Courtesy of the artist.
At the cusp of turning thirty, Lafayette artist Cayla Zeek only wants peace.
Since graduating from the University of Louisiana at Lafayette in 2015 in visual arts, teaching at Ascension Episcopal School (AES), hustling her wares on Frenchman and Magazine streets on the weekends, and working as a full-time artist since 2017, the visual multidisciplinary artist has become easier with stillness. Still she remains resourceful, frugal—reflective, she said. The pandemic has increased the number of nights Zeek spends alone, painting or drawing, burning incense or wafting Palo Santo, reading Tarot cards or practicing yoga. Playing with light. Playing with darkness.
“I just got into tarot,” she said. “It’s been really helpful. I’m a Libra with a Leo rising and Scorpio moon—that’s the one tangled up with sex, death, taboos, and intensity. I’m emotionally processing all the time.”
Lafayette residents will likely recognize Zeek’s work, often found in the downtown district. Her punny cards bedecked with bees, magnolias, and Allan Toussaint lyrics drenched in jewel tones can be found at Beausoleil Books, the Hilliard Art Museum, and Adorn. Her portfolio—spanning over a decade—expands to include music videos for local bands Speech Fuzz and Scenic World, art direction for photoshoots, an extensive collection of self-portraits, and massive paintings that explore death, grief, sex, and rebirth through the female or femme form.
“I’m a lot more at peace, with a lot less self-doubt, and I’m a lot more energy-focused,” Zeek said of her current approach to her art. This serenity is an extension of Zeek’s trust in the cosmic. In her spiritual arsenal, she has her tarot deck, astrological knowledge, Greek and Roman mythology—the ancient ways in which people understood the world. She says they are “like maps.”
Courtesy of the artist.
Portrait of the artist.
But she had to start somewhere. “I was first a writer,” she said “When I was really little, I loved to just copy letters out of books and take books and re-copy them into a composition with a pencil. I loved writing, and I loved penmanship. I didn’t know full words yet, but I was still learning.”

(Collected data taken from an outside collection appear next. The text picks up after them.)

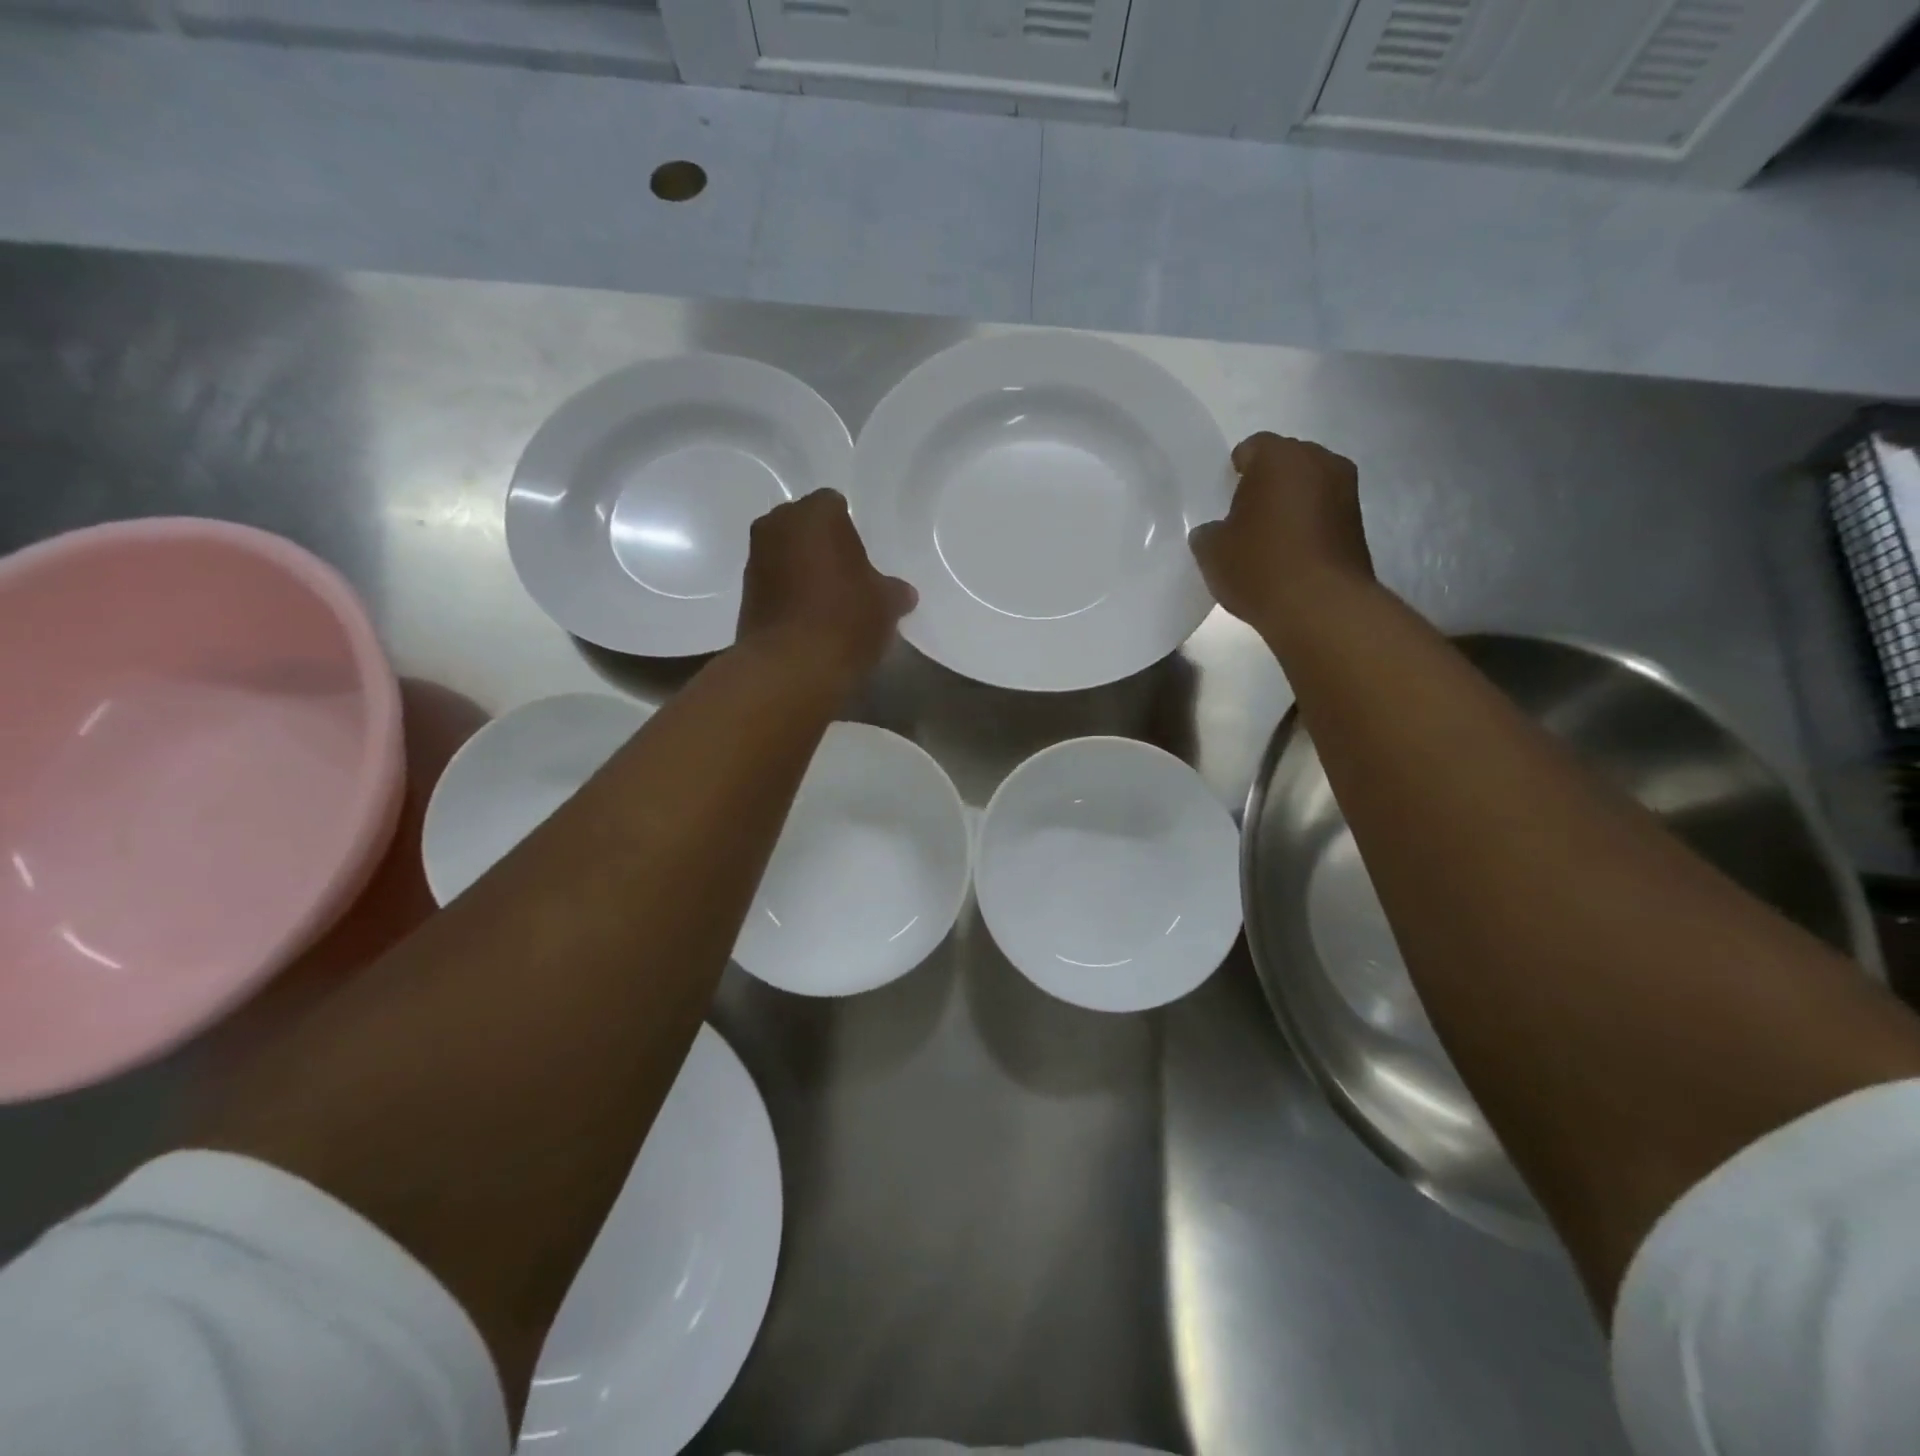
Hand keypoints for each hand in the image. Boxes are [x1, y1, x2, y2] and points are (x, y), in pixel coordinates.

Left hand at [737, 489, 915, 685]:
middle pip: (805, 527)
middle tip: (846, 577)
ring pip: (786, 554)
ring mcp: (755, 559)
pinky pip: (774, 584)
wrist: (790, 667)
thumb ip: (894, 591)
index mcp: (815, 514)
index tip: (862, 559)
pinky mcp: (744, 594)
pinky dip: (788, 595)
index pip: (835, 505)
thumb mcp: (886, 604)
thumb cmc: (845, 619)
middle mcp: (777, 525)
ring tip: (828, 603)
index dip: (850, 531)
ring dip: (802, 570)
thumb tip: (902, 593)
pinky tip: (809, 621)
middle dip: (822, 546)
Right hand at [1188, 432, 1372, 631]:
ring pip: (1309, 486)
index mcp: (1280, 457)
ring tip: (1269, 537)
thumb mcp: (1212, 551)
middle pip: (1286, 462)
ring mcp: (1347, 491)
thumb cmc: (1260, 566)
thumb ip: (1208, 532)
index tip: (1224, 496)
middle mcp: (1320, 462)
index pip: (1252, 448)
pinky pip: (1324, 512)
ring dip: (1291, 504)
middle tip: (1245, 515)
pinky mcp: (1358, 524)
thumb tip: (1214, 531)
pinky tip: (1290, 554)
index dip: (1235, 471)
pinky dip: (1308, 525)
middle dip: (1266, 483)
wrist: (1321, 607)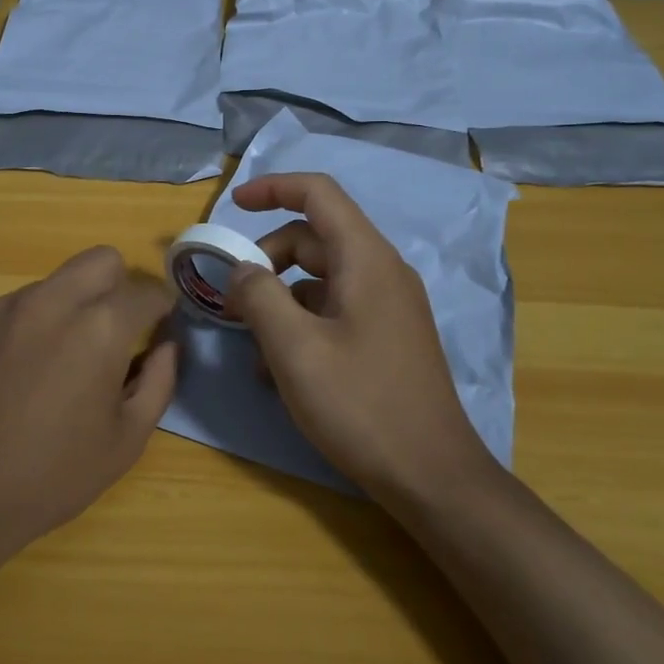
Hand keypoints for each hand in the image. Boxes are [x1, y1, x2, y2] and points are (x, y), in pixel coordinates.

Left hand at [0, 246, 176, 559]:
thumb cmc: (51, 478)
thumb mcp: (126, 441)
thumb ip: (159, 381)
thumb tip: (166, 345)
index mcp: (99, 328)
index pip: (146, 292)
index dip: (161, 310)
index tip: (157, 330)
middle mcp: (49, 302)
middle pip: (99, 260)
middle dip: (117, 286)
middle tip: (111, 333)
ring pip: (50, 286)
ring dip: (65, 310)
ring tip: (51, 367)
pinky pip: (6, 313)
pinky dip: (20, 333)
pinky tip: (5, 381)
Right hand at [224, 173, 491, 505]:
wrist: (431, 476)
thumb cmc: (361, 405)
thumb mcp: (294, 349)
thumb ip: (259, 296)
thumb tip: (242, 270)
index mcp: (366, 260)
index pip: (318, 194)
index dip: (272, 188)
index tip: (233, 206)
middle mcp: (381, 273)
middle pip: (314, 239)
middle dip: (267, 259)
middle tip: (232, 299)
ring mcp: (387, 307)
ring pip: (320, 279)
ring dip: (279, 299)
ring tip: (251, 346)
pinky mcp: (386, 338)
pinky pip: (334, 310)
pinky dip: (300, 324)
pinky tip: (278, 370)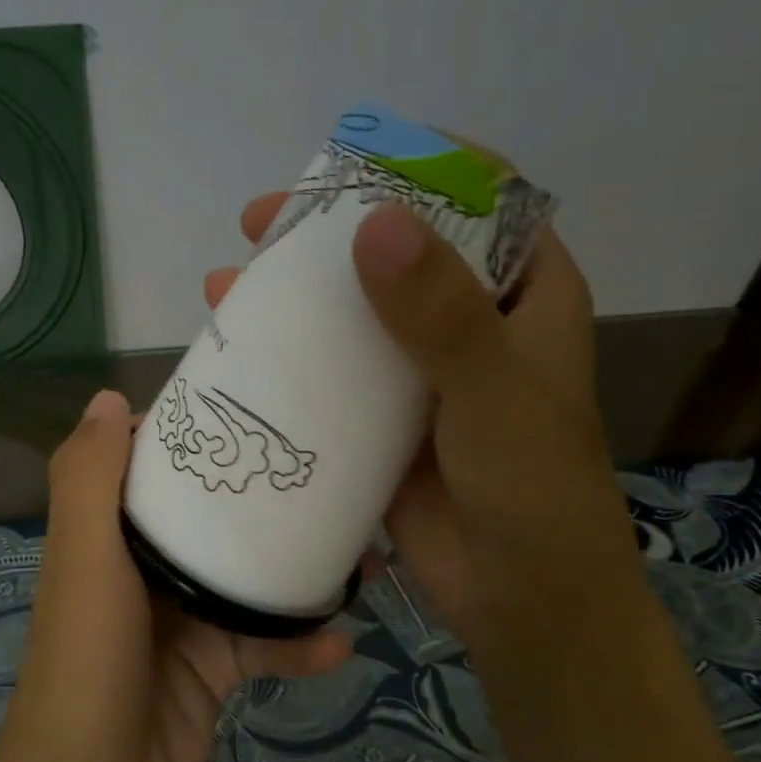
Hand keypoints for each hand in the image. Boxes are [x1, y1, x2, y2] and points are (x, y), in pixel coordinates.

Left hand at [0, 390, 350, 761]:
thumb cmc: (86, 659)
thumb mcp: (83, 557)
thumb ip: (88, 479)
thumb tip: (108, 397)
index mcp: (109, 534)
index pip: (149, 467)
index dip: (190, 435)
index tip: (246, 406)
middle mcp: (143, 568)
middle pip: (207, 517)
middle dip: (258, 496)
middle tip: (325, 470)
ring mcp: (181, 620)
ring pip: (246, 577)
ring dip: (296, 567)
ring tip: (362, 550)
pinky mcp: (213, 669)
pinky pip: (264, 644)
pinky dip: (299, 643)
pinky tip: (342, 640)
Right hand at [206, 194, 640, 648]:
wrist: (520, 600)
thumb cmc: (531, 490)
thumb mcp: (494, 394)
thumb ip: (441, 315)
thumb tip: (374, 222)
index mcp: (522, 296)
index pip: (477, 202)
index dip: (417, 169)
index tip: (348, 162)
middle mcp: (468, 323)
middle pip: (396, 250)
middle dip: (328, 231)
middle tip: (259, 222)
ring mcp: (417, 371)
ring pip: (351, 310)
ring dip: (294, 292)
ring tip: (229, 280)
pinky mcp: (378, 417)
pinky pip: (329, 371)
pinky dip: (287, 355)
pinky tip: (235, 347)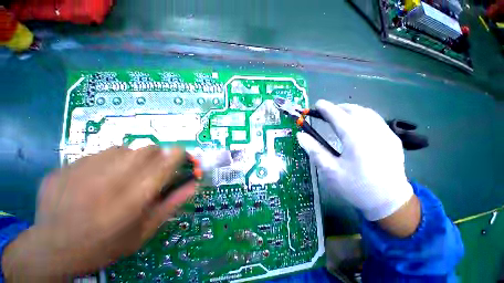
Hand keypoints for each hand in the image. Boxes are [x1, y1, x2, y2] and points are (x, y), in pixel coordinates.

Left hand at [2, 146, 195, 280]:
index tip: (181, 155)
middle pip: (148, 150)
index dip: (179, 155)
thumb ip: (172, 204)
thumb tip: (194, 183)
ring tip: (124, 175)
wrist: (52, 250)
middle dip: (158, 155)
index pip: (167, 163)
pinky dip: (108, 161)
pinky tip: (99, 178)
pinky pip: (99, 153)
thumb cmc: (106, 245)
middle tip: (152, 169)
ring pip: (125, 148)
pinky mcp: (66, 167)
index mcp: (134, 199)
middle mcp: (111, 181)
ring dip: (133, 158)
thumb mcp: (145, 231)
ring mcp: (84, 171)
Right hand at [297, 101, 418, 232]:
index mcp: (356, 139)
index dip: (326, 108)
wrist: (389, 202)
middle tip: (326, 112)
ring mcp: (386, 134)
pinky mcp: (392, 139)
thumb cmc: (356, 187)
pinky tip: (356, 124)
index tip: (317, 104)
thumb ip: (314, 150)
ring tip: (339, 115)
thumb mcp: (330, 170)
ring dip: (351, 110)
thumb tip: (300, 135)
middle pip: (354, 110)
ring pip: (367, 112)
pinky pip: (376, 120)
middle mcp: (373, 131)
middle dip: (338, 107)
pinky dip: (362, 116)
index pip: (338, 116)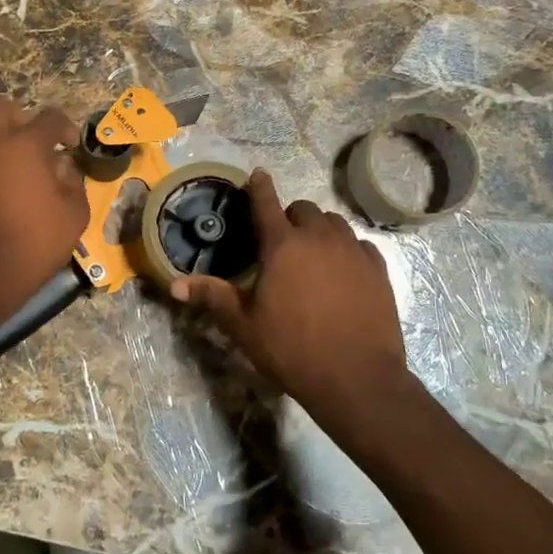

"I’ve always worked, always strived for goals or recognition or feeling like I have to do something, and I’m coming to this point in life where I think the thing I want most in life is peace. I want to have peace with life and living and everything that comes with it and being myself.”
—Cayla Zeek
Over time, Zeek grew in her dexterity and creativity. An active tomboy, she skinned her knees and crafted cardboard houses and submarines from found materials. She credits her resourcefulness to her mother, Marisa Zeek, and says her father, EZBIS owner Ed Zeek, gave her the foundation for business sense at the kitchen table.
Zeek found more guidance in another mentor, the late Jillian Johnson. A multi-disciplinary artist herself, Johnson was a graphic designer, ceramicist, multi-instrumentalist, and singer. She sewed her own clothes to fit her six-foot frame; she co-owned Parish Ink and owned the River Ranch boutique Red Arrow, where Zeek worked for two years as a shop girl.
“That job propelled me into what I’m able to do today, even business-wise and art-wise,” she said. “It’s always there, at least for me. Jillian, to me, felt like the perfect bridge between making things that are marketable and commercial for the community while being an artist in her own right. She had projects and things she wanted to create for herself. She definitely showed me you can be all of those things but also be more practical and business-minded. It definitely gave me an entrepreneurial edge.”
Courtesy of the artist.
"Saturn Return II Cyanotype"
“I think my biggest thing that I want is peace,” she said. “Inner peace. To me, that’s become the challenge. I’ve always worked, always strived for goals or recognition or feeling like I have to do something, and I’m coming to this point in life where I think the thing I want most in life is peace. I want to have peace with life and living and everything that comes with it and being myself.”
[Read Publisher James Fox-Smith's "Perspectives" profile on Chase Mullen here.]
Today, the spectrum of Zeek’s work grows broader by the day. But she’s melding it all together. To be quick and clever and commercial and dark and viscerally rendered is her narrative, and she’s telling her life story in real time.
“My work is becoming this fusion of myself,” Zeek said. “I feel like I used to divide myself into marketable, sweet, cute things, and then I’m doing this really dark shadow-self work. And now trying to bring those together. I feel like it’s making my work more honest, truthful, and well-rounded. It has darkness and still has the light. It’s about bridging gaps within yourself. I think my work is showing that to me.”